**What you are asked to do:** If a line of the data below holds the word "appreciated", list it.

■ ■ ■ ■ ■

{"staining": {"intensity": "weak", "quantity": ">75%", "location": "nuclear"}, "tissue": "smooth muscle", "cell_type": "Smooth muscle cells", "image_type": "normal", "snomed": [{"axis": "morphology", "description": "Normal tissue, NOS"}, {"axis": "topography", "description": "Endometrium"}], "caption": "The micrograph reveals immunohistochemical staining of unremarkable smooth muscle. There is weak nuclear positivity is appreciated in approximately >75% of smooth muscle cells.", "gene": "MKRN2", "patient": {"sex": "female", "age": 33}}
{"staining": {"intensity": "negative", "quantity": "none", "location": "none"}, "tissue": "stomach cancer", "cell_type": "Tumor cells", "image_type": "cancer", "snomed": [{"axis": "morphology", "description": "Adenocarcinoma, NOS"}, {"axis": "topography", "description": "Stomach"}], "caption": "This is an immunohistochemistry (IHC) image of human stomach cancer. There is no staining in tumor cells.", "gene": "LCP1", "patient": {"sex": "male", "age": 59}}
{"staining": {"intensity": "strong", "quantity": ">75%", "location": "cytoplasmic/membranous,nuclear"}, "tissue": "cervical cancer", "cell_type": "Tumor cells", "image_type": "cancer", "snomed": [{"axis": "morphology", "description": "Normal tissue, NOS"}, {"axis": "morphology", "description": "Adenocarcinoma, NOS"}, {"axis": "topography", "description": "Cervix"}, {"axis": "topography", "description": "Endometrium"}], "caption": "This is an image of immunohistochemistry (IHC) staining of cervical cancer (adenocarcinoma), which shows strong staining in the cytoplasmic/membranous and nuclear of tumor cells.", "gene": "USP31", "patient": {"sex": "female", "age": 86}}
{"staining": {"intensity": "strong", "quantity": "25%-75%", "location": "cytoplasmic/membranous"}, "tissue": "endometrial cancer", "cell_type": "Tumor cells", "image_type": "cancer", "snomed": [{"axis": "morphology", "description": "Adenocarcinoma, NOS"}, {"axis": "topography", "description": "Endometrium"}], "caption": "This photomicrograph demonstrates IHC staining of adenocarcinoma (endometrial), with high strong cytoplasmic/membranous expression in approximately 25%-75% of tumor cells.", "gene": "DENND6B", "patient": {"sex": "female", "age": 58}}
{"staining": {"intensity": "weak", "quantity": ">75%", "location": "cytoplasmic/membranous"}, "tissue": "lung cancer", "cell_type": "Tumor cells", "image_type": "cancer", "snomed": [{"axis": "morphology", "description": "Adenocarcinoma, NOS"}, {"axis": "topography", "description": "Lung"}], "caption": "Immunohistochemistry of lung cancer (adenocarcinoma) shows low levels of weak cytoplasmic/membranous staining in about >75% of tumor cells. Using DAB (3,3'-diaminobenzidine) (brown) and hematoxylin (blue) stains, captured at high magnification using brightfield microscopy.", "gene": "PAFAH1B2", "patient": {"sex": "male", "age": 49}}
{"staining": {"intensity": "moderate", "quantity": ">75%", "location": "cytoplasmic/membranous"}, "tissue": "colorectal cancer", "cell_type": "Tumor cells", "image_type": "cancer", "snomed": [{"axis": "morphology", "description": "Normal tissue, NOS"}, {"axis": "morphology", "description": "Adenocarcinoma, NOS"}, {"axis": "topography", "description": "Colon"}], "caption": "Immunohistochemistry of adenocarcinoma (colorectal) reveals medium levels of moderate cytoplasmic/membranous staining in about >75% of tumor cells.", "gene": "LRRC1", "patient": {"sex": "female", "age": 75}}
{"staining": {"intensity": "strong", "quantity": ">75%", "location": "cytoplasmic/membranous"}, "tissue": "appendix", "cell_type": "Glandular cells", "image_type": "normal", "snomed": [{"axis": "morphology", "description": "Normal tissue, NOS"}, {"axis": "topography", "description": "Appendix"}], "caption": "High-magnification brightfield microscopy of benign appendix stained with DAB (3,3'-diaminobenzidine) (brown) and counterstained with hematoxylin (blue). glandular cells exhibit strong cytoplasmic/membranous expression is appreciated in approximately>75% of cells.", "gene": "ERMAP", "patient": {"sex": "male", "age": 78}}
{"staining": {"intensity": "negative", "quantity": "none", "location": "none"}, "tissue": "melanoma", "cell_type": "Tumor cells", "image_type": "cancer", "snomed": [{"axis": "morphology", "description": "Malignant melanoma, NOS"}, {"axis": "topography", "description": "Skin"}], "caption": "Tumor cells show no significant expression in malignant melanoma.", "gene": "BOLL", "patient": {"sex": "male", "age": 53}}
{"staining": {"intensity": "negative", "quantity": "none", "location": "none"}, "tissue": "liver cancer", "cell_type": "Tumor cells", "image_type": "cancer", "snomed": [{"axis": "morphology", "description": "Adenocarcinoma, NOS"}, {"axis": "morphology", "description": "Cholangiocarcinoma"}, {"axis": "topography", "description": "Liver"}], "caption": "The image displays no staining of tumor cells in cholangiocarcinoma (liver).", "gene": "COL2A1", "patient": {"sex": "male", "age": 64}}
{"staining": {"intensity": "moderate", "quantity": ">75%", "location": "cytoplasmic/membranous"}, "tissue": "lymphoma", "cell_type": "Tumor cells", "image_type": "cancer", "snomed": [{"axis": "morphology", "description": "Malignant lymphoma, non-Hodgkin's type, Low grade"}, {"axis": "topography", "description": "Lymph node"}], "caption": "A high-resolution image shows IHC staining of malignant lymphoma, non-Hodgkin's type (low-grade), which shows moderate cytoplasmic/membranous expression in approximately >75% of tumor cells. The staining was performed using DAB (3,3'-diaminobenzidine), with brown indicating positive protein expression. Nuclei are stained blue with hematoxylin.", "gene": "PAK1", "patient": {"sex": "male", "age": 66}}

■ ■ ■ ■ ■

**Answer to this exercise:**
{"staining": {"intensity": "weak", "quantity": ">75%", "location": "nuclear"}, "tissue": "smooth muscle", "cell_type": "Smooth muscle cells", "image_type": "normal", "snomed": [{"axis": "morphology", "description": "Normal tissue, NOS"}, {"axis": "topography", "description": "Endometrium"}], "caption": "The micrograph reveals immunohistochemical staining of unremarkable smooth muscle. There is weak nuclear positivity is appreciated in approximately >75% of smooth muscle cells.", "gene": "MKRN2", "patient": {"sex": "female", "age": 33}}
{"staining": {"intensity": "strong", "quantity": ">75%", "location": "cytoplasmic/membranous"}, "tissue": "appendix", "cell_type": "Glandular cells", "image_type": "normal", "snomed": [{"axis": "morphology", "description": "Normal tissue, NOS"}, {"axis": "topography", "description": "Appendix"}], "caption": "High-magnification brightfield microscopy of benign appendix stained with DAB (3,3'-diaminobenzidine) (brown) and counterstained with hematoxylin (blue). glandular cells exhibit strong cytoplasmic/membranous expression is appreciated in approximately>75% of cells.", "gene": "ERMAP", "patient": {"sex": "male", "age": 78}}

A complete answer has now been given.